First, there has been speculation that a number of delegates will refuse to endorse Trump at the convention and instead throw their support behind a spoiler. If that happens I could certainly see Tyson’s point about folks being “against the decision exercised by citizens of a free democracy to vote for this particular candidate of their choice.”

But that hasn’t happened yet. He has run and won each of his elections free and clear. In fact, the only obstruction to his campaign that has happened is a lot of protesting and belly-aching at Trump campaign rallies. And since there is no proof that these anti-folks are actually conspiring to block citizens from the ballot box, where the actual voting in this country takes place (and not at campaign rallies), it is a little presumptuous to say that all of the anti- folks – just by the nature of being against Trump or his supporters – are actively denying Trump and his supporters their right to participate in the democratic process.

Secondly, I disagree with the idea that what we have been participating in is at all a “free democracy.” Not when we have Party conventions where delegates and super-delegates get the final say in how our votes should be interpreted. Not when Citizens United is a thing. And not when there is enough PAC money floating around that third party candidates barely breaching the fourth estate for coverage of their campaigns. What I’m saying is that the days of one-man, one-vote are long gone – if those days ever existed to begin with.

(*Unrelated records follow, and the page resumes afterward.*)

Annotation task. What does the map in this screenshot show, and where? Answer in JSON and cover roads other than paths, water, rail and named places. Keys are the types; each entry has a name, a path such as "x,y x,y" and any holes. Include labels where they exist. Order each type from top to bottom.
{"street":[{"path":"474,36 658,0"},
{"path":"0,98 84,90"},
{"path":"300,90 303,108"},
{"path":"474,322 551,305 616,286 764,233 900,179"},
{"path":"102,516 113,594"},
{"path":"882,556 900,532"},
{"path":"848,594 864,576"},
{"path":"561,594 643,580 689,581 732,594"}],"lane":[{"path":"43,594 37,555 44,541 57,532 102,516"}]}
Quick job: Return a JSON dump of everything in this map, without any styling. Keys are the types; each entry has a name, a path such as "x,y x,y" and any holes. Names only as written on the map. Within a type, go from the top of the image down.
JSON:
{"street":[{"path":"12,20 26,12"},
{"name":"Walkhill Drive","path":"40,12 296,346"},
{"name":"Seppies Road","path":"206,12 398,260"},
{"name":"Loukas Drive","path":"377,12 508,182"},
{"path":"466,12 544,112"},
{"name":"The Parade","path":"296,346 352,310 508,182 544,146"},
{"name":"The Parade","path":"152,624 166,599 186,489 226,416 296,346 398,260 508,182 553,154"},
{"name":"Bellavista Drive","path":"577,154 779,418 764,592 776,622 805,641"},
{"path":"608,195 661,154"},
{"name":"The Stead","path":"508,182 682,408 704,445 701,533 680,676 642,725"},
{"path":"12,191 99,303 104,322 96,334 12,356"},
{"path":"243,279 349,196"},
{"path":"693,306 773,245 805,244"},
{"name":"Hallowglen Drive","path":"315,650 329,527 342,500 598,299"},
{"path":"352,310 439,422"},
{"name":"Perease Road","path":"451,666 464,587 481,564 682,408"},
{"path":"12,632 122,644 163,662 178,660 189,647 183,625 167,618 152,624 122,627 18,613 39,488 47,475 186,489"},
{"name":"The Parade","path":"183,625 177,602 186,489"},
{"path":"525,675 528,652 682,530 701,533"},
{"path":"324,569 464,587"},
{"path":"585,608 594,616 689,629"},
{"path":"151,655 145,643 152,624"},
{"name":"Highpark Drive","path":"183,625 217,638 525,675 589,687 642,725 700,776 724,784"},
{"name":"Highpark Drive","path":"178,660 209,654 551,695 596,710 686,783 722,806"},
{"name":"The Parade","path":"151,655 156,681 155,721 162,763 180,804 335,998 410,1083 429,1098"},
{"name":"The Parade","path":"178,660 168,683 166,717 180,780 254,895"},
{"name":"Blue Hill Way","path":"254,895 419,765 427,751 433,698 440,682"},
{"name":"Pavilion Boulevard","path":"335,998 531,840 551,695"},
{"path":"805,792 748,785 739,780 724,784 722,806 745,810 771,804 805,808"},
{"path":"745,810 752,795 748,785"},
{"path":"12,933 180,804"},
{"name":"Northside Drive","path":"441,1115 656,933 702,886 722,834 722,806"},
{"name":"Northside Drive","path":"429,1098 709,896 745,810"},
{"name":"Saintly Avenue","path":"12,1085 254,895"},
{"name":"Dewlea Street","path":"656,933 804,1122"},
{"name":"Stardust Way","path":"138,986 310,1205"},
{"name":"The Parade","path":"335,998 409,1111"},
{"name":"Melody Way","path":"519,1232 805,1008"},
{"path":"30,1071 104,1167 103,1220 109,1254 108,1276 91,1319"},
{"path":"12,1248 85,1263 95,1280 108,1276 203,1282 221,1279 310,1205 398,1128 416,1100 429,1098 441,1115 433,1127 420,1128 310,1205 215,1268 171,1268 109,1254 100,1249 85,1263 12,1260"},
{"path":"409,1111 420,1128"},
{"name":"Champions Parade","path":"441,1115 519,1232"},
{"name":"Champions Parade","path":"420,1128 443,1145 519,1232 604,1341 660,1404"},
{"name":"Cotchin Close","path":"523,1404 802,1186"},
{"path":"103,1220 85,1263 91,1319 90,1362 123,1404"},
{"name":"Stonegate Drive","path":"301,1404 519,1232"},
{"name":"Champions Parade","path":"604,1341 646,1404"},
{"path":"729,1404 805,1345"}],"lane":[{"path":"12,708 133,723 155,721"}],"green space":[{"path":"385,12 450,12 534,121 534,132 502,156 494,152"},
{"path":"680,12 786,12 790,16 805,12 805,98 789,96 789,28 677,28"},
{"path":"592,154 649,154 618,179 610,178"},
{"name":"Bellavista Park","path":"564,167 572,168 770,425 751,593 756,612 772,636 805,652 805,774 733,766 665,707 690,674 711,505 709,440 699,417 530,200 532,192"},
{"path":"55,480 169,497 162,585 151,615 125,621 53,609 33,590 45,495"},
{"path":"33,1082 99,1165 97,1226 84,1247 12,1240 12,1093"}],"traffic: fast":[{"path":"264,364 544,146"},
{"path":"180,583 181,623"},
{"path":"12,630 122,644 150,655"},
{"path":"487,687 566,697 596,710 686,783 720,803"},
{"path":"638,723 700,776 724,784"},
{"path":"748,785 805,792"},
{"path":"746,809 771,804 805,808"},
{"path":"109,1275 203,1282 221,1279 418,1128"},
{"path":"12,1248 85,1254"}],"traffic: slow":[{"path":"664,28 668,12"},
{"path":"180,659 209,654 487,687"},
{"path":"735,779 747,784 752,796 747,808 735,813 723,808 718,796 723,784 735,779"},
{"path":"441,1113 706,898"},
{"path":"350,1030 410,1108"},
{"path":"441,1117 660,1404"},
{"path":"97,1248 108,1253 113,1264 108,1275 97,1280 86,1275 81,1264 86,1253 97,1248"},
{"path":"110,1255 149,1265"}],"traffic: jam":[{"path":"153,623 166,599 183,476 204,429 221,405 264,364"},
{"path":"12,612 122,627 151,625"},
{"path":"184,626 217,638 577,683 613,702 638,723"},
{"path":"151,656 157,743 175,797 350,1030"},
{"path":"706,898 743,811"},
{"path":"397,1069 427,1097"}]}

Not to mention, Trump is not some Joe-Schmo off the street who decided one day he could be president. He is not The Rent is Too Damn High guy. He is a captain of industry, a media mogul who has both connections and access to people and spaces that the rest of us will never have. His press announcement got more press coverage than all of Green Party candidate Jill Stein’s campaign rallies have gotten combined. So even if folks are actively working against Trump getting the nod, that does not make them in contrast to the very democratic system that got Trump to be seen as a viable candidate to begin with. If anything, it makes them participants.

And finally, who cares? Amirite?

Like really, who cares if the folks who are protesting are anti-Trump or his supporters when it is the ideas, beliefs and attitudes behind the two is what have us worried? I mean, we can anti-both, right?

So, the idea that Tyson is trying to enlighten us on how free democracy works when the American voting system mirrors nothing like a free democracy is just reductive, to say the least.

But what do you folks think? Should Tyson stick to mapping the constellation and the stars or does he have a point?